Saved data entries:

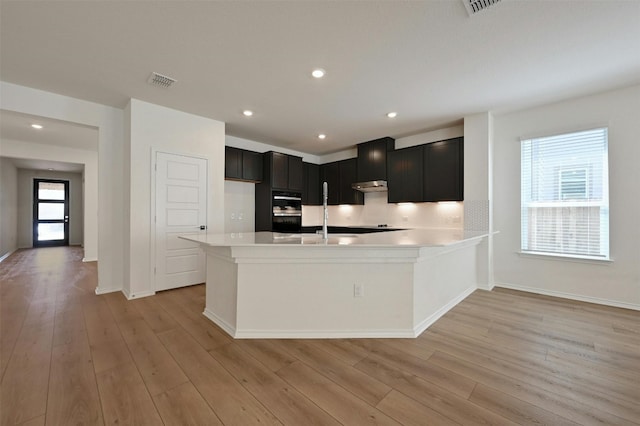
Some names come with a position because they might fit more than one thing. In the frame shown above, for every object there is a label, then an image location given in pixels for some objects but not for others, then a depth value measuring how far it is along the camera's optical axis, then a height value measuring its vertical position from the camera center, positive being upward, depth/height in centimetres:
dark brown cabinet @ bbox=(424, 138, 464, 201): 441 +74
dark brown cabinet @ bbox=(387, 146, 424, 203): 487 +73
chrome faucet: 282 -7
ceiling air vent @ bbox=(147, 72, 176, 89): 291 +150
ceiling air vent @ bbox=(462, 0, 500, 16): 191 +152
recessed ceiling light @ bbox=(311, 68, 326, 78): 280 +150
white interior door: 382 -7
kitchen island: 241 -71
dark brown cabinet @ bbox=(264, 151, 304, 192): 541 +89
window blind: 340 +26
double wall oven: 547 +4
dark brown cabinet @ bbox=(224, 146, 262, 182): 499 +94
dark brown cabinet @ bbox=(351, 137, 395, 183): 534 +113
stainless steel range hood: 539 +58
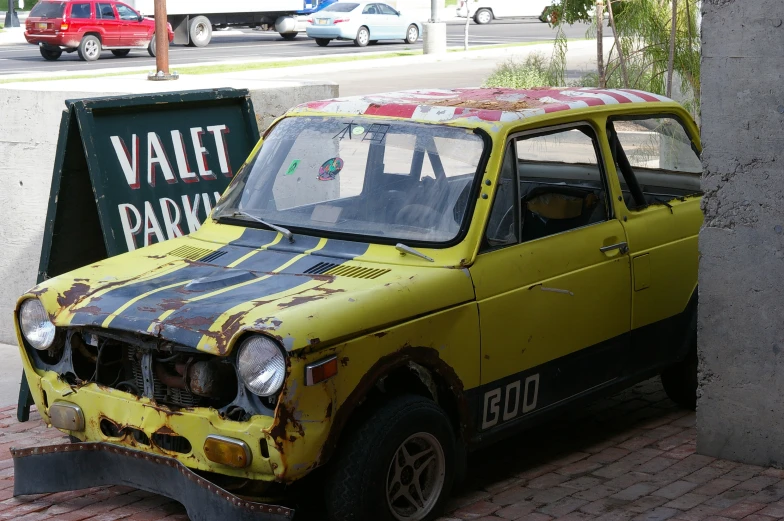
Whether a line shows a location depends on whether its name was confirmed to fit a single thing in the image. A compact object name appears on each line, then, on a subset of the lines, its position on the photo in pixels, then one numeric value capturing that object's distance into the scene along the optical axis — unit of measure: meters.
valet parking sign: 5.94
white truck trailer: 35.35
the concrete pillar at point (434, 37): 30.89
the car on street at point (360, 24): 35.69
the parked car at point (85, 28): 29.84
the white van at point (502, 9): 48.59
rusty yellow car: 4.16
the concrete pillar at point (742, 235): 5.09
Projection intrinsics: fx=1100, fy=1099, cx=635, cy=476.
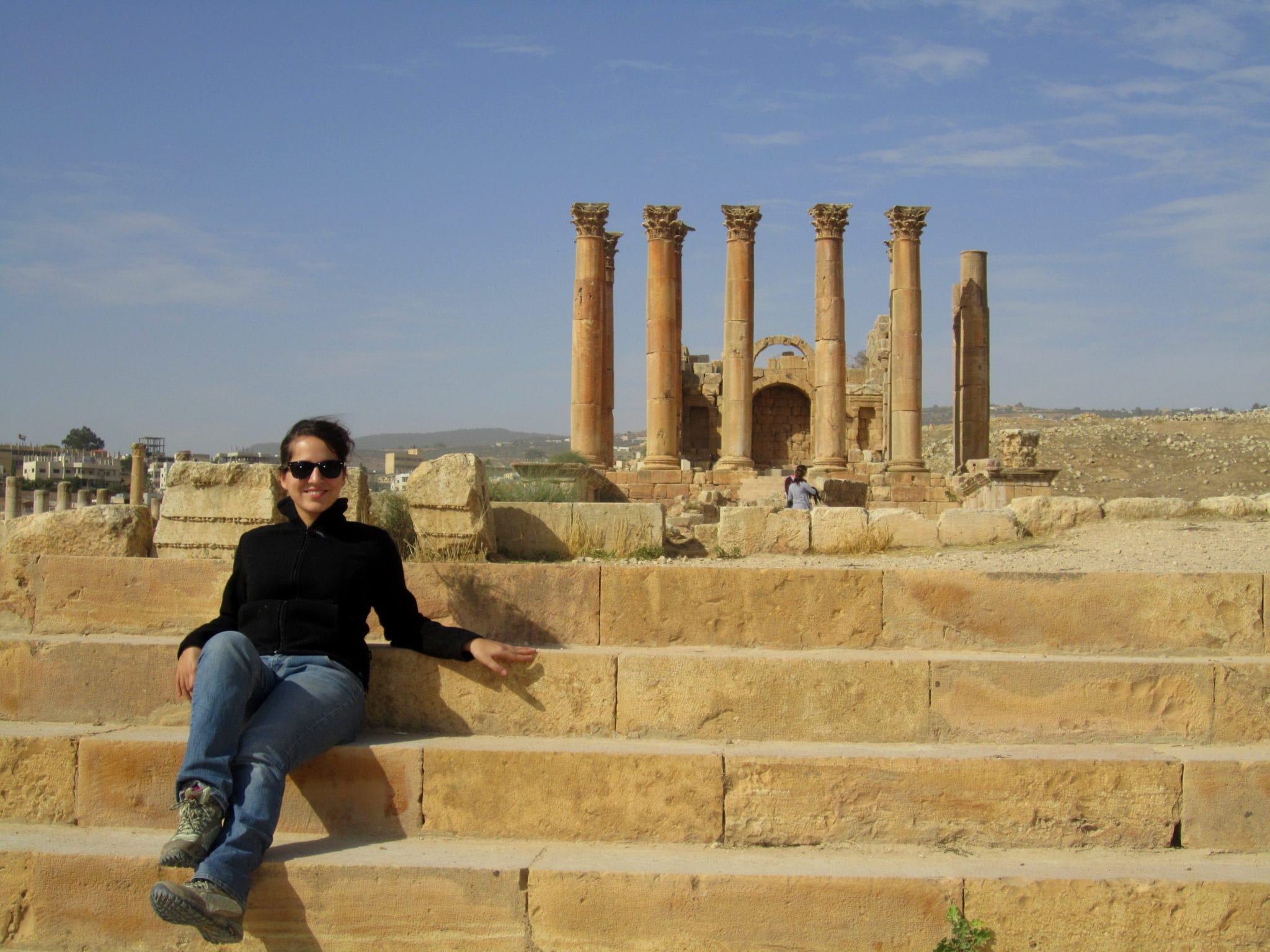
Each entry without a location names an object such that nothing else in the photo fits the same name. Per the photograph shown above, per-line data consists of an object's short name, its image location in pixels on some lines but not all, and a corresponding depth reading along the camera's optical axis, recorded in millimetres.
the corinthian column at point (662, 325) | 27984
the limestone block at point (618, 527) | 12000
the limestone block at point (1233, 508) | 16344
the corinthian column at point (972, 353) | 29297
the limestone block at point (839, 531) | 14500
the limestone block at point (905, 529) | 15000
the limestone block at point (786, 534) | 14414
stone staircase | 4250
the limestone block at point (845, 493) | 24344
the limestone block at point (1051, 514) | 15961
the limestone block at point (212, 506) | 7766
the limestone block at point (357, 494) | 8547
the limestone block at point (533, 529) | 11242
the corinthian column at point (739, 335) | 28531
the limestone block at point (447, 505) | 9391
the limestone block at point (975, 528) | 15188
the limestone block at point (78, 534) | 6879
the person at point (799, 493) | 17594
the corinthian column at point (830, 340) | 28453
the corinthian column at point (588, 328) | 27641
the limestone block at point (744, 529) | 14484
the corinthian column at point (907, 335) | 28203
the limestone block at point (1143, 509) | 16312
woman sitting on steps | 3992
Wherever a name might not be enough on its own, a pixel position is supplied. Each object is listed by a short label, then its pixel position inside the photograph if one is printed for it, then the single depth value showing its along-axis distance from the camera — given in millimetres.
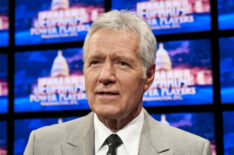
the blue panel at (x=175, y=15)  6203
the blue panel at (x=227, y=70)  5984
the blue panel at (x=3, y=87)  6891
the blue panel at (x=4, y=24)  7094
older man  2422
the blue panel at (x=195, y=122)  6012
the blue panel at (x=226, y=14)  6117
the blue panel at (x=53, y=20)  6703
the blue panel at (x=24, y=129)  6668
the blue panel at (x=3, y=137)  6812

--

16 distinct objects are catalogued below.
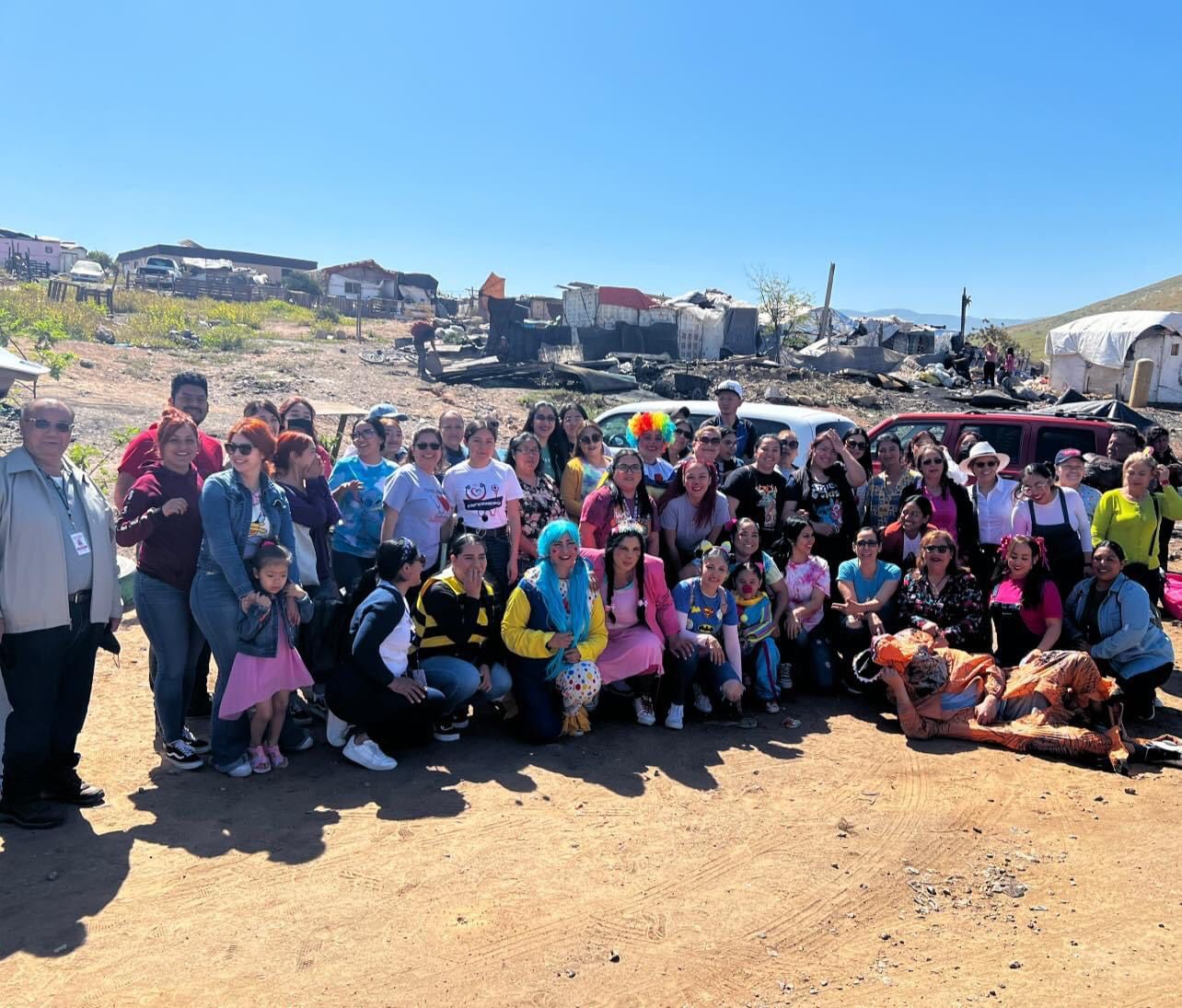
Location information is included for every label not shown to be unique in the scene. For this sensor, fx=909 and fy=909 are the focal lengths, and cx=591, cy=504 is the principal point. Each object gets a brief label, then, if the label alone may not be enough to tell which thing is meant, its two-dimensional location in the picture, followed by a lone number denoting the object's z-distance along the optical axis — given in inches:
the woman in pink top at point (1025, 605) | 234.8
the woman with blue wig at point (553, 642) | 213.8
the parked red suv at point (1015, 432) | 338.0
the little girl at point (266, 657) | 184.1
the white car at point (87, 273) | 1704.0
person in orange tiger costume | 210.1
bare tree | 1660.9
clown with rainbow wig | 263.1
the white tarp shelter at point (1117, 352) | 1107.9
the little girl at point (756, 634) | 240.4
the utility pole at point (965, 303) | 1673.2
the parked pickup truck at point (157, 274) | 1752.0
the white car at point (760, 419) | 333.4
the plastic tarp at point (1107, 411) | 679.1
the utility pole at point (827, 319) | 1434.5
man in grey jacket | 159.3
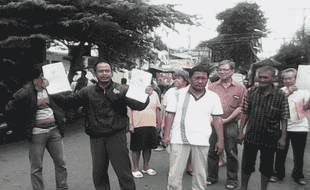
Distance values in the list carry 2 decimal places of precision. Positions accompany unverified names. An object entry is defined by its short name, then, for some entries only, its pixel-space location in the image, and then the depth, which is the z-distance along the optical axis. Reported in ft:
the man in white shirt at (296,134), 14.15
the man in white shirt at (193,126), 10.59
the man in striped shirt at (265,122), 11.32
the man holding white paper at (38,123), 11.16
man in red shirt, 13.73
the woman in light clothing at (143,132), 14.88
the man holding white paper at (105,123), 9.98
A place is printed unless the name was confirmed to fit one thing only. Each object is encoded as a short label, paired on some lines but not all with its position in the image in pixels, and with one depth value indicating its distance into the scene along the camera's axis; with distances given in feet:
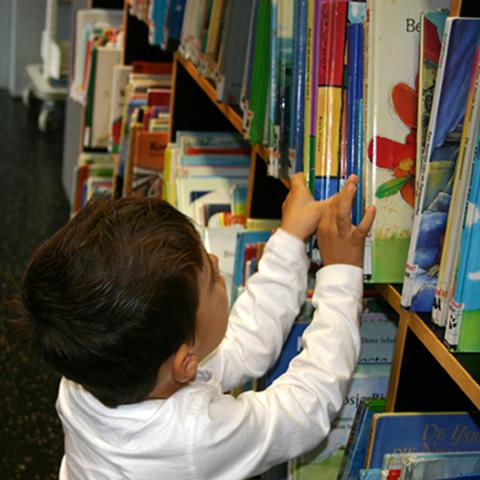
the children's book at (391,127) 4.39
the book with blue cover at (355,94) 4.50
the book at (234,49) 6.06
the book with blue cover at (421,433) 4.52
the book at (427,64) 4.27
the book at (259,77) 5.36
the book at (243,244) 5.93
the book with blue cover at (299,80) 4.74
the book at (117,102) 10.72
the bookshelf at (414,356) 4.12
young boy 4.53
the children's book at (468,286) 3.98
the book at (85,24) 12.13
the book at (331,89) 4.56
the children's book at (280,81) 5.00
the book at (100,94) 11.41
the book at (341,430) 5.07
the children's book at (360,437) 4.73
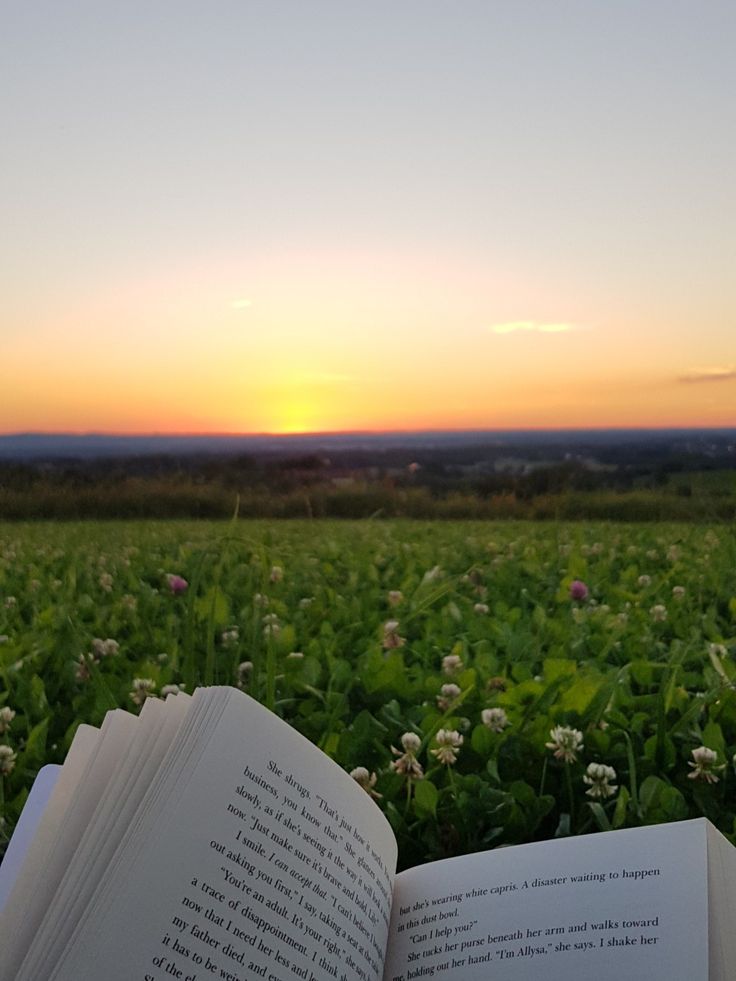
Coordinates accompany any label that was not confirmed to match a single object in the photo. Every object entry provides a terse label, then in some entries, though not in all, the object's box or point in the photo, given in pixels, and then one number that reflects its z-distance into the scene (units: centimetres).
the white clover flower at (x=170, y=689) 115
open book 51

---

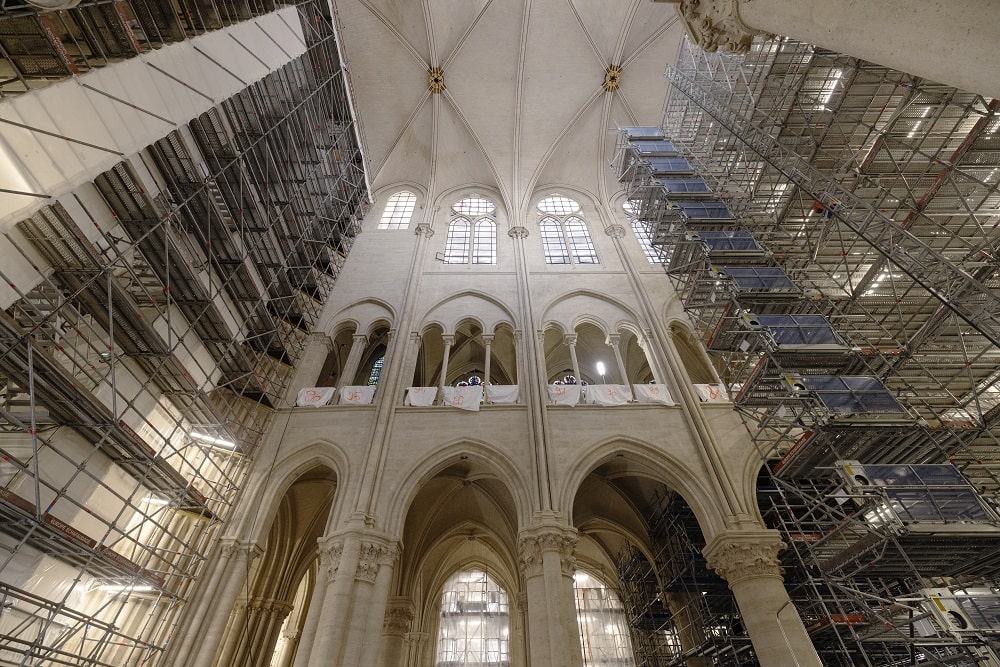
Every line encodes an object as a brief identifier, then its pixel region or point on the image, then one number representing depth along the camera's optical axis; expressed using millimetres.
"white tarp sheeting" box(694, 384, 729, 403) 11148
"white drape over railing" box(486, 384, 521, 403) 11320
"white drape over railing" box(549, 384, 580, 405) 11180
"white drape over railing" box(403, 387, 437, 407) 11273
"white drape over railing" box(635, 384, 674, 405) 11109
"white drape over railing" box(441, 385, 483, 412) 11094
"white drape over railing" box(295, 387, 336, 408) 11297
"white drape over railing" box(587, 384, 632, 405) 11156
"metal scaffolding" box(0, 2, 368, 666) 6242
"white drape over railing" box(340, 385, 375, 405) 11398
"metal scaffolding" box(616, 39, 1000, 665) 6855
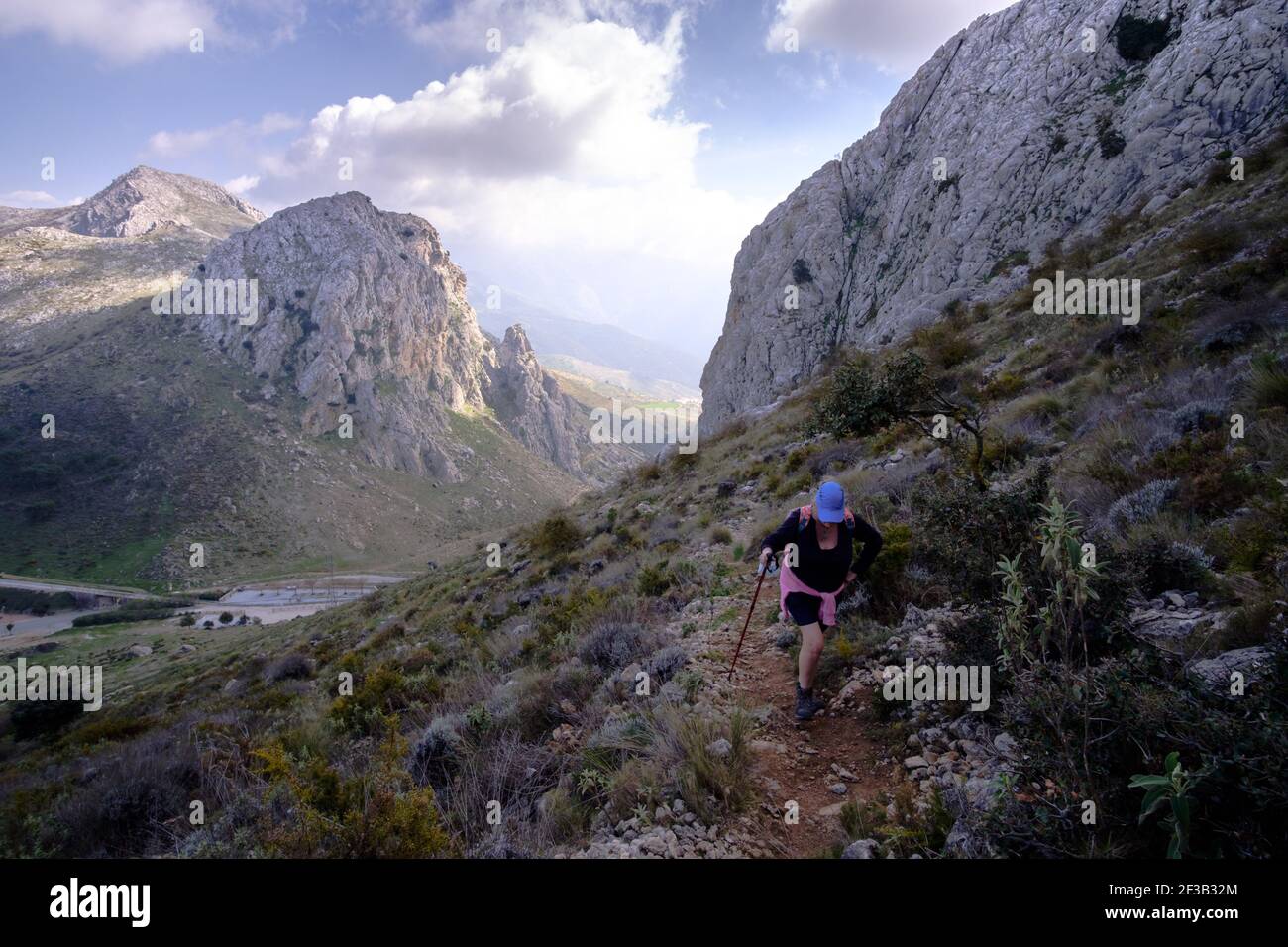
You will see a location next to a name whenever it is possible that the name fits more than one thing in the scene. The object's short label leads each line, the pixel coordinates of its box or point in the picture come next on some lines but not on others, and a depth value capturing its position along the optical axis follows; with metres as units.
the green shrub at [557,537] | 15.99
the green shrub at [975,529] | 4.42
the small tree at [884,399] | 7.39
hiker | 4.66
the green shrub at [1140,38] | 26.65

DESCRIPTION OF THE TASK: Copy the records above exactly, beginning at the line that contains "the limestone block at point (1051, 514)" and stopping after the line that contains "the limestone block at point (78, 534) | 6879".

RESPONSE BELOW:
the limestone block at point (1051, 514) | 15961
the limestone block at point (212, 506) | 7766
the limestone block at point (357, 494) | 8547
the limestone block at point (533, 529) | 11242
the corinthian column at point (739, 335) | 28531
the limestone block at point (447, 505) | 9391
the limestone block at point (975, 528) | 15188
the limestone block at point (78, 534) | 6879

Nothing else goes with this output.